In a nutshell
This study aimed to investigate the outcomes for pediatric patients with acute myeloid leukemia (AML) treated with the MASPORE 2006 protocol.
This study concluded that this treatment protocol provided improved outcomes for these patients when compared to earlier treatment protocols.
From 1997 to 2006, children diagnosed with AML were treated based on the United Kingdom Medical Research Council (MRC) AML12 protocol. From 2007 onwards, the MalaysiaeSingapore AML protocol (MASPORE 2006) was introduced. These protocols differ in terms of risk group stratification (high risk, low risk), lower anthracycline doses (chemotherapy), and earlier stem cell transplants for those with high-risk AML.
It was unknown if the outcomes were improved for pediatric patients with AML patients who received the MASPORE 2006 treatment compared to earlier protocols.
Methods & findings
This study involved 62 patients with AML under the age of 18. 36 patients were treated with the AML12 protocol of and 26 were treated with the MASPORE 2006 protocol.

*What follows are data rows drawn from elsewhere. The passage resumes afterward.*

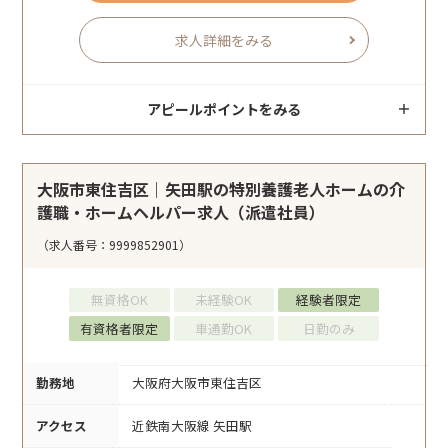
求人詳細をみる
アピールポイントをみる
大阪市東住吉区｜矢田駅の特別養護老人ホームの介
護職・ホームヘルパー求人（派遣社員）
（求人番号：9999852901）
無資格OK
未経験OK
経験者限定
有資格者限定
車通勤OK
日勤のみ
勤務地
大阪府大阪市東住吉区
アクセス
近鉄南大阪線 矢田駅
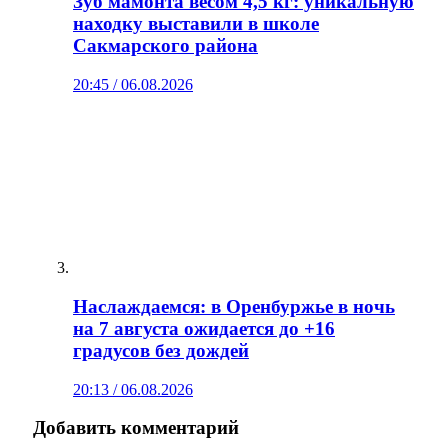
Зуб мамонта весом 4,5 кг: уникальную
находку выставили в школе
Сакмарского района
20:45 / 06.08.2026
Наслаждаемся: в Оренбуржье в ночь
на 7 августа ожидается до +16
градусов без дождей
20:13 / 06.08.2026
Добавить комментарий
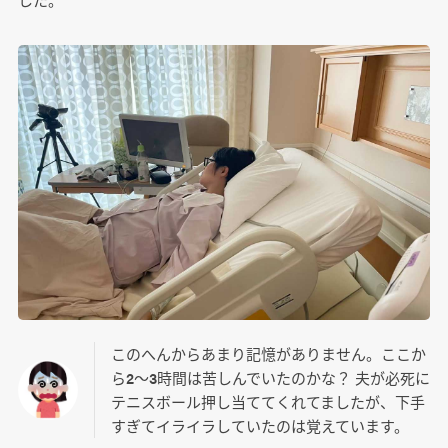
このへんからあまり記憶がありません。ここか
ら2～3時間は苦しんでいたのかな？ 夫が必死に
テニスボール押し当ててくれてましたが、下手
すぎてイライラしていたのは覚えています。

The 10-year overall survival (OS) rate was 88% for the MASPORE group compared to 50.1% for the AML12 group. The survival rate without complications from the AML at 10 years was 72.1% for the MASPORE group compared to 50.1% for the AML12 group.
The intensive care admission rate was 11.5% for the MASPORE group compared to 47.2% for the AML12 group. Also, fewer patients in the MASPORE group relapsed (26.9%) compared to 50% in the AML12 group.
The bottom line
This study concluded that pediatric patients with AML patients treated with the MASPORE 2006 protocol had better outcomes than those treated with the earlier AML12 protocol. Improvements were seen in long-term survival rates and reduced intensive care unit admission rates.
The fine print
This study had a very small number of participants. Also, patients were not randomly assigned to one group.